A highly misleading graph has been floating around the Internet these past few days. This graph purportedly shows that there’s been a huge drop in the percentage of hospitalized COVID-19 patients who die from the disease.
I would love nothing more than for this to be true. Unfortunately, the graph is highly deceptive, as I will show below. First, let me say that if we set aside this graph for a moment, there is some good news to report: it does seem that our doctors are getting better at helping us fight this disease. This is discussed in more detailed in the New York Times piece I linked to in my prior blog post. Based on this reporting, I suspect mortality has dropped a bit among those hospitalized. However, the improved outlook is probably not nearly as dramatic as the misleading graph would indicate.
So let’s dive into analyzing the graph. Here it is:
The graph appears to have been made by Brian Wesbury (Chief Economist at First Trust Portfolios LP), who indicates here the data was obtained from The COVID Tracking Project (the same data source I use for most of what I’ve done on this site).
As soon as I found out that COVID Tracking Project data was used to create this graph, I knew there was probably a major problem. The folks at The COVID Tracking Project are doing a wonderful job providing the best data they can to the public, but as they’ve noted several times, their hospitalization data is incomplete because they have to rely on whatever data the states themselves make available. This wouldn’t necessary be a huge problem for the graph, except that there’s been a gradual increase in the number of states reporting hospitalization data over time. What that means is that the numbers shown in the graph above dramatically undercount hospitalizations in the early days shown on the graph (March and April), but the hospitalization data is gradually getting more filled in as time passes (hence, deaths go down relative to hospitalizations).

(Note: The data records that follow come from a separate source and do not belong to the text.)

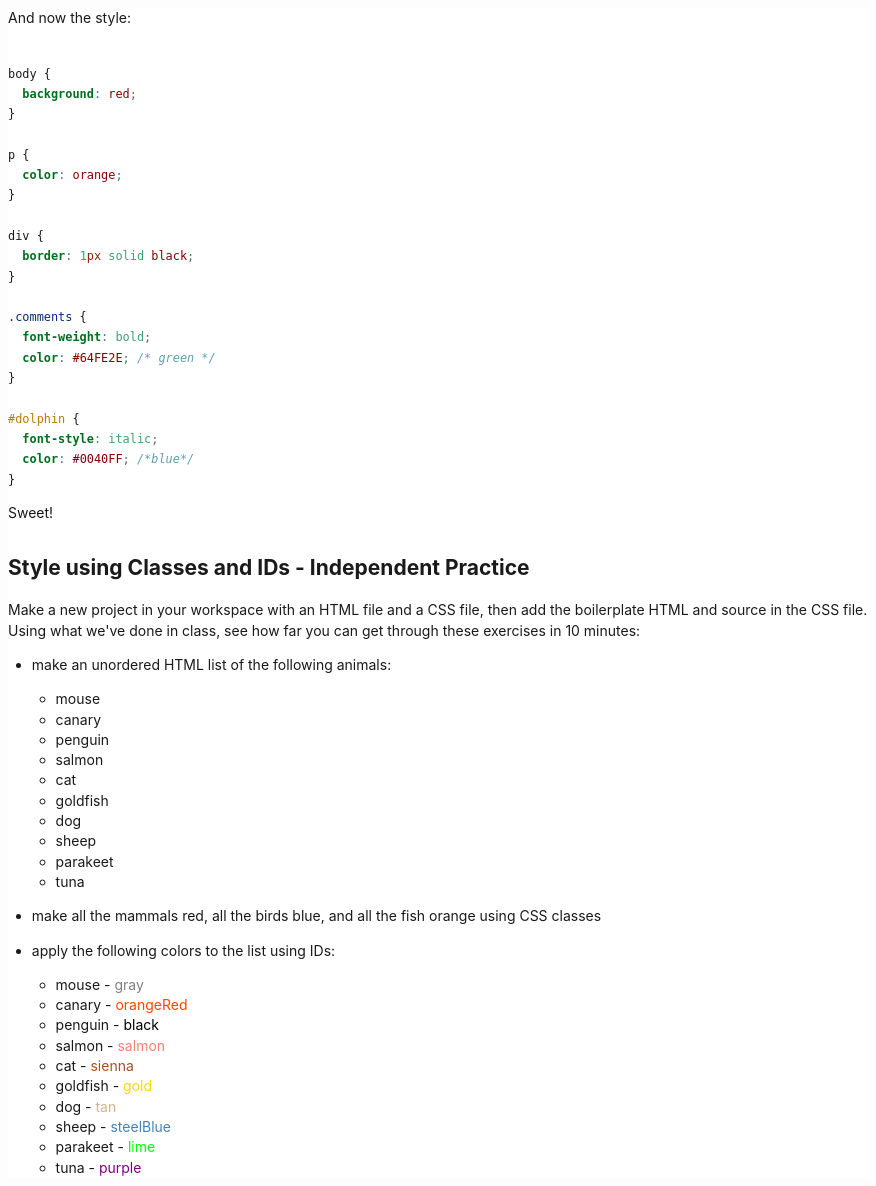 And now the style:

```css

body {
  background: red;
}

p {
  color: orange;
}

div {
  border: 1px solid black;
}

.comments {
  font-weight: bold;
  color: #64FE2E; /* green */
}

#dolphin {
  font-style: italic;
  color: #0040FF; /*blue*/
}
```

Sweet!

## Style using Classes and IDs - Independent Practice

Make a new project in your workspace with an HTML file and a CSS file, then add the boilerplate HTML and source in the CSS file. Using what we've done in class, see how far you can get through these exercises in 10 minutes:

- make an unordered HTML list of the following animals:  
	- mouse  
	- canary  
	- penguin  
	- salmon  
	- cat  
	- goldfish  
	- dog  
	- sheep  
	- parakeet  
	- tuna  

- make all the mammals red, all the birds blue, and all the fish orange using CSS classes
- apply the following colors to the list using IDs:
    - mouse - <span style="color: gray;">gray</span>
    - canary - <span style="color: orangeRed;">orangeRed</span>
    - penguin - <span style="color: black;">black</span>
    - salmon - <span style="color: salmon;">salmon</span>  
    - cat - <span style="color: sienna;">sienna</span>
    - goldfish - <span style="color: gold;">gold</span>  
    - dog - <span style="color: tan;">tan</span>  
    - sheep - <span style="color: steelBlue;">steelBlue</span>
    - parakeet - <span style="color: lime;">lime</span>  
    - tuna - <span style="color: purple;">purple</span>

Here’s one example of how the graph above is so misleading: From March 17-21, only one state (New York) was reporting current hospitalizations. But most or all states were reporting deaths. So when the creator of the graph above calculated that the number of deaths during this time was about 7% of the number of hospitalizations, they were actually showing that the number of deaths throughout the whole country was equal to about 7% of the number of hospitalizations in New York. By comparison 31 states reported at least one death during this time period when only New York was reporting current hospitalizations. That’s not right to compare deaths from 31 states to the number of hospitalizations from 1 state, when trying to figure out how many hospitalized patients ultimately die.
Just to drive the point home, I want to show you two graphs I made. First, I wanted to make sure that I was using the same (or very similar data) as the creator of the original graph, in order to make sure I was understanding their data correctly. Here’s my attempt to reproduce their graph using the latest COVID Tracking Project data (it turns out that the data for my graph isn’t exactly the same (not too surprising), but it’s very, very similar):
Then, I wanted to see what would happen if I calculated the share of deaths compared to hospitalizations if I only counted deaths from states that were also reporting hospitalizations (this varies over time, so for each day, I count total deaths and hospitalizations among whatever states reported hospitalizations that day). Here’s what I get once I used the same states to measure both deaths and current hospitalizations:
This graph gives a much more honest depiction of what’s going on. But I still wouldn’t recommend using this graph to try to determine how many hospitalized COVID-19 patients end up dying for a couple of reasons.
First, there is typically a considerable delay between when people are hospitalized and when people with fatal cases of the disease die. This graph doesn’t take into account that lag between hospitalizations and deaths.
Second, it’s hard to interpret a graph that includes different states on different days! In the first few days, the plotted data only come from New York (since that’s the only state reporting hospitalizations). Then on March 22, Arkansas, Colorado, and Connecticut’s numbers are added to the graph, since they started reporting current hospitalizations on that day. Gradually, more and more states are being filled in as time passes on the graph. So it’s a weird way to plot the data.
My goal is not to try to give us a good graph to compare hospitalizations to deaths. I’ll leave that task to someone else (or another day). Right now, I just wanted to show that the graph that’s getting passed around online is highly misleading, so we should stop sharing it!
Thanks for reading. If you want to double-check any of my work (and you’re familiar with Stata), you can access all the code I used to make the graphs above here: https://github.com/favero-nate/covid-underreporting (files for this post have “deaths_to_hospitalizations” in the title).